> [Extract]:
<<<<
Recipes have taken many forms since Taillevent’s example. His almost shorthand descriptions, over time, gave way to more prescriptive explanations. Modern recipes range from meager to verbose. Some include extensive headnotes that have little if anything to do with the actual recipe. This blog is a prime example of the last type.
In most cases, recipes fail to communicate with a large portion of the population. We are left with the paradox that recipes with limited instructions may not provide sufficient information for a novice cook but be easy for an experienced cook while recipes with detailed instructions may be appropriate for the novice cook but frustrating for the experienced cook.
Do you need an example of a recipe with limited instructions? Here’s a teaser that Hiroo Nagahara provided me a couple of months ago:
Dried tomatoes: 2.7% calcium hydroxide, 3‑hour soak. Dehydrate.
After preparing the recipe, I scratched out a more loquacious note in pencil on a piece of scrap paper:
Skinned tomatoes. 2% calcium hydroxide, 6 hrs. Dry. Vacuum pack.
The above is sufficient information for me to repeat the preparation, but you may require more if for no other reason than the fact you haven’t seen and tasted the final product.
large
cherry tomatoes, peeled but not cored
calcium hydroxide
fleur de sel
1. Place the tomatoes in a sealable jar. Fill the jar to the rim with water. Drain the water and measure it’s volume. Prepare a two percent calcium hydroxide solution with the same volume as the drained water. (See note below.) Refill the jar with the solution, and seal it.
>>>>
> [Data to examine]:
<<<<
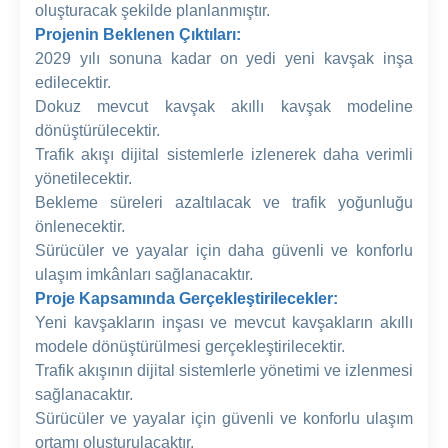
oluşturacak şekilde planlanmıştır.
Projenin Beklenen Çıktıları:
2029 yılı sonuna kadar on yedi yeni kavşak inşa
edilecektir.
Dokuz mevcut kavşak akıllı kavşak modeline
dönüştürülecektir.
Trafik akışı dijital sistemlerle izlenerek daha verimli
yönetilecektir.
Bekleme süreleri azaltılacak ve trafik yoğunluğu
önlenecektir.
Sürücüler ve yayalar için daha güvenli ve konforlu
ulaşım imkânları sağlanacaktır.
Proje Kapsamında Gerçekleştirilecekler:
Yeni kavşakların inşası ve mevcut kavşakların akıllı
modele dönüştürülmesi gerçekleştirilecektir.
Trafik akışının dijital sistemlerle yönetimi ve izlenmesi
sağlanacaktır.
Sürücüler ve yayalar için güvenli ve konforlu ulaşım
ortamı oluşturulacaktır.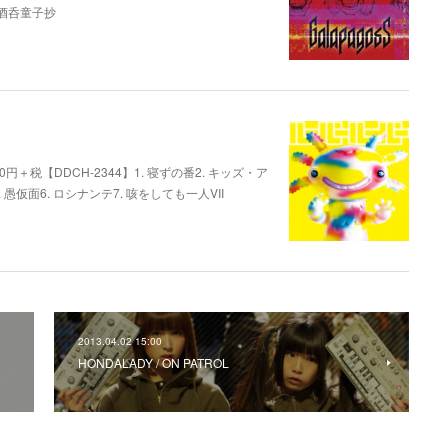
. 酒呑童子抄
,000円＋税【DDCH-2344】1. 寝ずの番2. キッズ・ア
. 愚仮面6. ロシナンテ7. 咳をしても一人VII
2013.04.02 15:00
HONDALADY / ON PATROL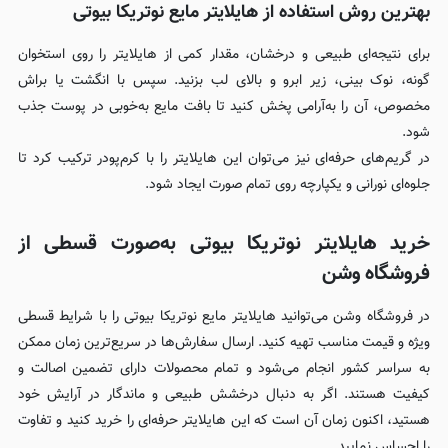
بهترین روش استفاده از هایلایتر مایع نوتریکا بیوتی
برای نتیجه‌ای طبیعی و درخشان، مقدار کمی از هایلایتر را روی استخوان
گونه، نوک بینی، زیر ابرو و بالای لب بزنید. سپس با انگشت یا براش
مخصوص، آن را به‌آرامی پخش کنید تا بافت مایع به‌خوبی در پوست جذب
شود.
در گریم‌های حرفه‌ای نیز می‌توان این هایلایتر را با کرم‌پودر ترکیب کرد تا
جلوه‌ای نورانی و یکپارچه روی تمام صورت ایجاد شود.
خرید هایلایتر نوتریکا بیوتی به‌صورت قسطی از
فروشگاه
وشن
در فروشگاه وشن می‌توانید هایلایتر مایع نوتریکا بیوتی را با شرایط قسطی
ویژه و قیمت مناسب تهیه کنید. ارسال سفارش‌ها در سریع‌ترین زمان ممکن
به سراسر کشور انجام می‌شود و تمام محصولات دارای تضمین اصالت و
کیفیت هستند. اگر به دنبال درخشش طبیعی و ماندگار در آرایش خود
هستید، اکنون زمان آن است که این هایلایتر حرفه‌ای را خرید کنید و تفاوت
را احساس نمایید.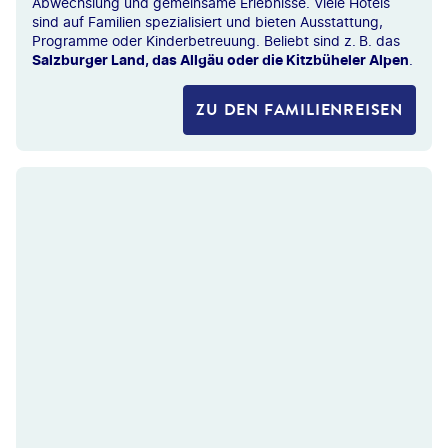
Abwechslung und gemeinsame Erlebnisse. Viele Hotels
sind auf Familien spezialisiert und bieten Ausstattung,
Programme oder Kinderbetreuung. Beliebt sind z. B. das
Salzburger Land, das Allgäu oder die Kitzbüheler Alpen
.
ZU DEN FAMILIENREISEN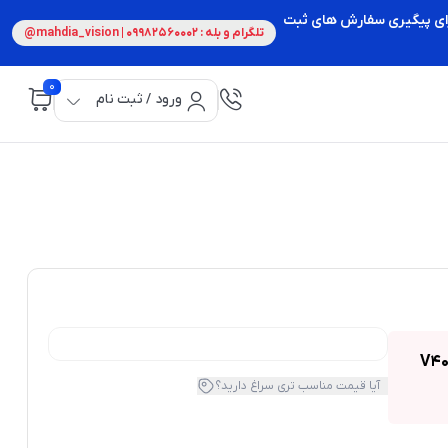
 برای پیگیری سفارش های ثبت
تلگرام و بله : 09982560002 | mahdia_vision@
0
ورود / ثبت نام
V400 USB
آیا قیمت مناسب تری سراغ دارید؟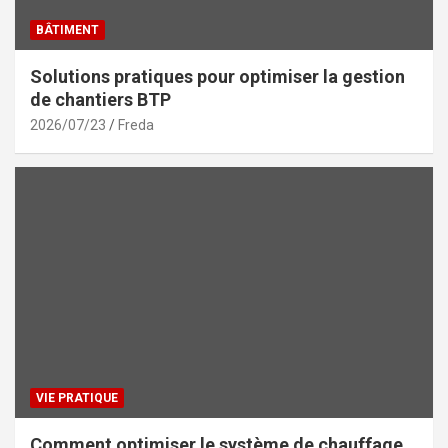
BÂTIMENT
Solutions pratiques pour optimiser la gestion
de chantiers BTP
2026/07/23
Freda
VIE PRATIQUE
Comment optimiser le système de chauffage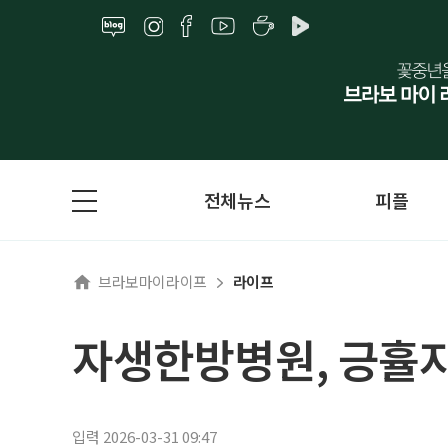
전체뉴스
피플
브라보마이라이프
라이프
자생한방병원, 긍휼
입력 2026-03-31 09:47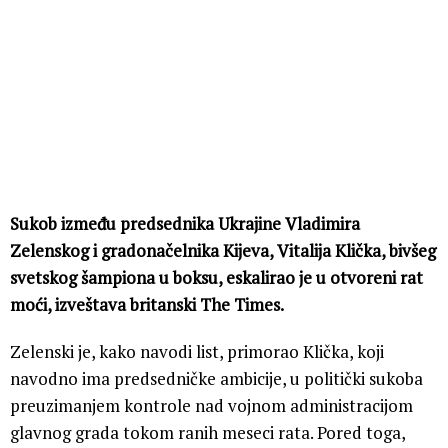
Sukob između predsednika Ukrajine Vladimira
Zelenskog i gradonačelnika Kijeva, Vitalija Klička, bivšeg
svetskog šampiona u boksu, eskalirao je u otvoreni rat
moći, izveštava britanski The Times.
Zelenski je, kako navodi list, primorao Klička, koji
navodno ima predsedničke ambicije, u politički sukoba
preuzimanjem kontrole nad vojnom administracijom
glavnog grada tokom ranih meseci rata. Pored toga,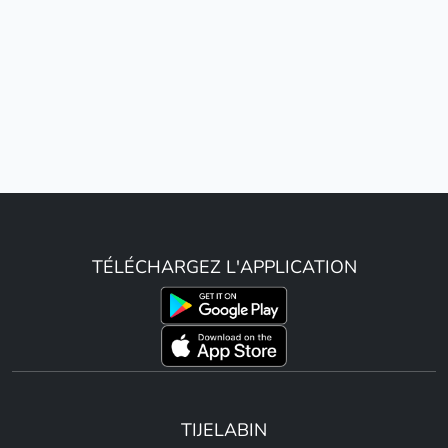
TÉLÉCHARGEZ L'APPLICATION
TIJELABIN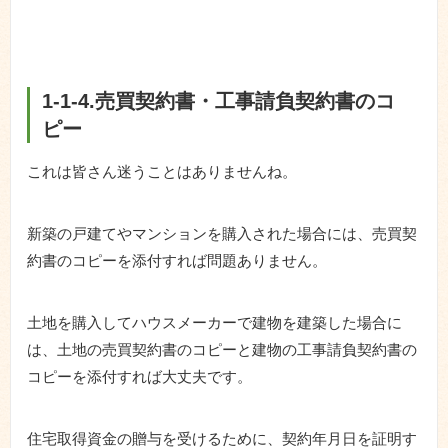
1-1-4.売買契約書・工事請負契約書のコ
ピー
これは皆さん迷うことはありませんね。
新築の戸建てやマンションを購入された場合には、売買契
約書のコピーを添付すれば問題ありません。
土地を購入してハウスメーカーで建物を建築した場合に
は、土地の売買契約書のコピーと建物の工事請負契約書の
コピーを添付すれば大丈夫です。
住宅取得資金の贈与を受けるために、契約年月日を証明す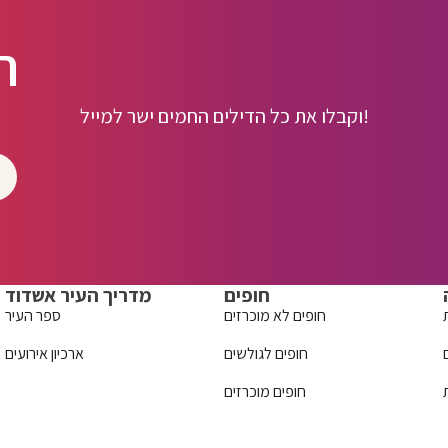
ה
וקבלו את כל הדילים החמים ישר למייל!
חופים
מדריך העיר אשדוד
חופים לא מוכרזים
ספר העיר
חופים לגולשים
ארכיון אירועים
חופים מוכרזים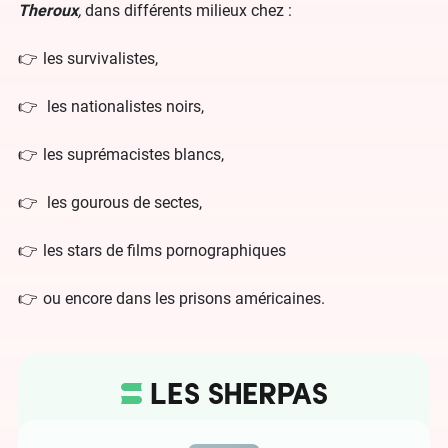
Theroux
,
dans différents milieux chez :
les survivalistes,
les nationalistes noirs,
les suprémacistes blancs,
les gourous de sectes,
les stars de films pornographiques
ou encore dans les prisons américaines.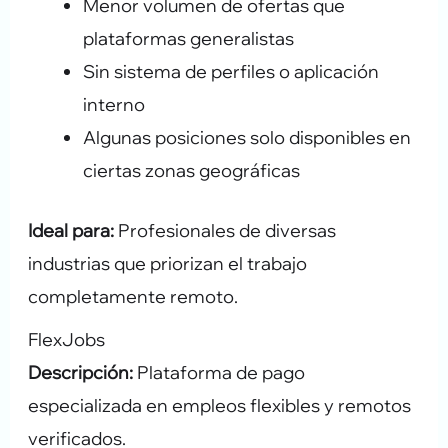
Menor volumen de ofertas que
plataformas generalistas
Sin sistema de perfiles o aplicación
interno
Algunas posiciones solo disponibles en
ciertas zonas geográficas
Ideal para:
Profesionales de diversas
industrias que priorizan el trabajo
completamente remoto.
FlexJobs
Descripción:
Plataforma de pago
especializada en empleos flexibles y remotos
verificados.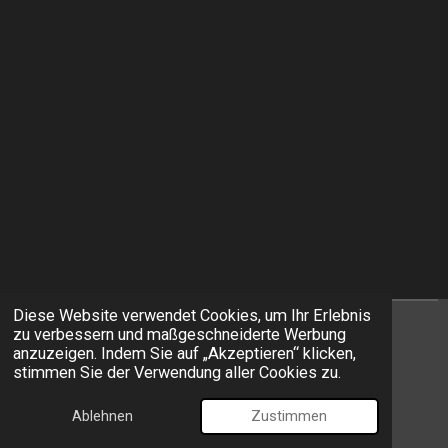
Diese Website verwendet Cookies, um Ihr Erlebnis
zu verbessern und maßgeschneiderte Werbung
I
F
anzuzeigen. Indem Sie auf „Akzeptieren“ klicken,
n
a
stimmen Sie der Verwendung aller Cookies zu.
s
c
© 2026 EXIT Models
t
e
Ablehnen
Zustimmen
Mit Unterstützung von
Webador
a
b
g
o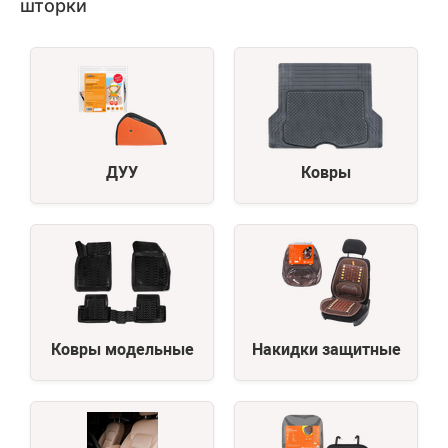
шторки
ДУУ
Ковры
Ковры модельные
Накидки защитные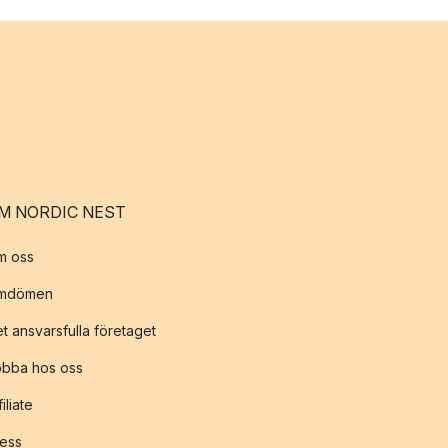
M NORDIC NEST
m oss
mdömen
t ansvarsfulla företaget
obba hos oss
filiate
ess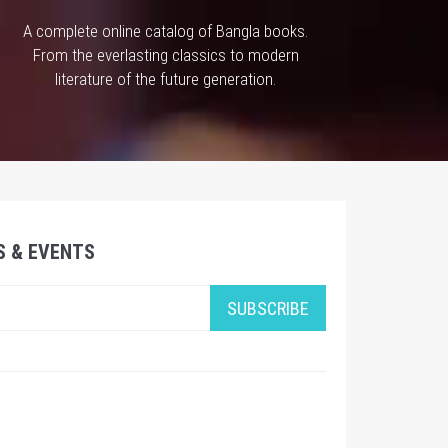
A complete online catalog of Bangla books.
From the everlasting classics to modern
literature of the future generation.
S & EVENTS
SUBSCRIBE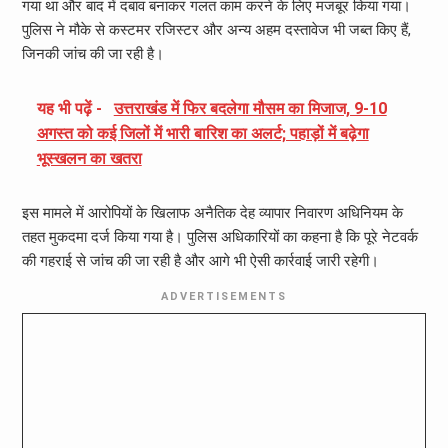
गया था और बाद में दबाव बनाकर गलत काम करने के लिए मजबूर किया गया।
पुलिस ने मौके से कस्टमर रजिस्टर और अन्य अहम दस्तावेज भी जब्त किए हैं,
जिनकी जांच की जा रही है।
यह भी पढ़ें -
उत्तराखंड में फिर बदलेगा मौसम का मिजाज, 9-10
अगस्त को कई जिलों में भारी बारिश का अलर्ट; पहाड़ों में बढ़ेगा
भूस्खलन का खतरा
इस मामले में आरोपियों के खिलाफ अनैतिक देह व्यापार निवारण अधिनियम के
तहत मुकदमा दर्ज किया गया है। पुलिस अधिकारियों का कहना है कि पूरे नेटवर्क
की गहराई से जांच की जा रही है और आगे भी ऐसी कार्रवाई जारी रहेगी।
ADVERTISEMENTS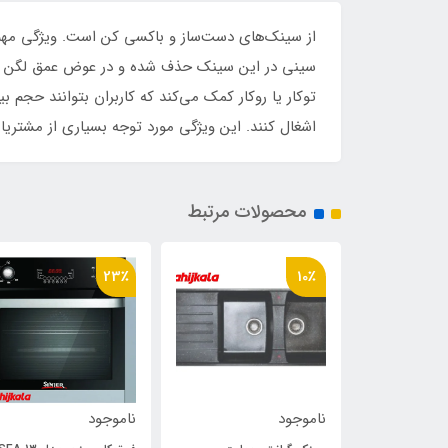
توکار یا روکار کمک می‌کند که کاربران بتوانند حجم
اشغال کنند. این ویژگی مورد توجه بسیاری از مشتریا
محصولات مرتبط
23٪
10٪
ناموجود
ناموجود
>>>>
> [Required work]:
Transcribe the stretch of the text on recipes from "After preparing the" through "the final product.". The lines above are separate material, unrelated to the text on recipes.

> [Exercise solution]:
After preparing the recipe, I scratched out a more loquacious note in pencil on a piece of scrap paper:
Skinned tomatoes. 2% calcium hydroxide, 6 hrs. Dry. Vacuum pack.
The above is sufficient information for me to repeat the preparation, but you may require more if for no other reason than the fact you haven’t seen and tasted the final product.